(Beginning of AVAILABLE RECORDS)

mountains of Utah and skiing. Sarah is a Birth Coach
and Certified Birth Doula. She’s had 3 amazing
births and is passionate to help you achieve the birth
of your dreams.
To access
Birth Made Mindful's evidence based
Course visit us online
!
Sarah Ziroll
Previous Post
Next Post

(End of AVAILABLE RECORDS)
(Beginning of AVAILABLE RECORDS)

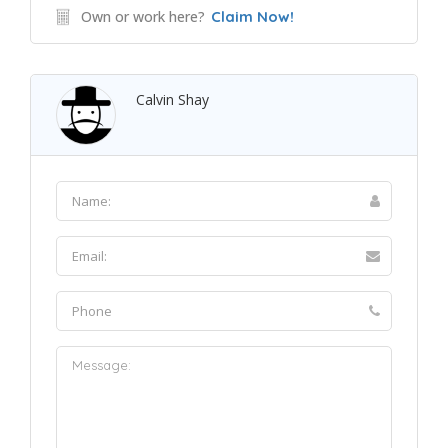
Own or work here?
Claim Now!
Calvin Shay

(End of AVAILABLE RECORDS)

→ WORK INSTRUCTIONS
Filter the rows above, keeping each one that contains the word "Sarah", and copy those rows in full. Capitalization must match.

→ TASK ANSWER
mountains of Utah and skiing. Sarah is a Birth Coach
Sarah Ziroll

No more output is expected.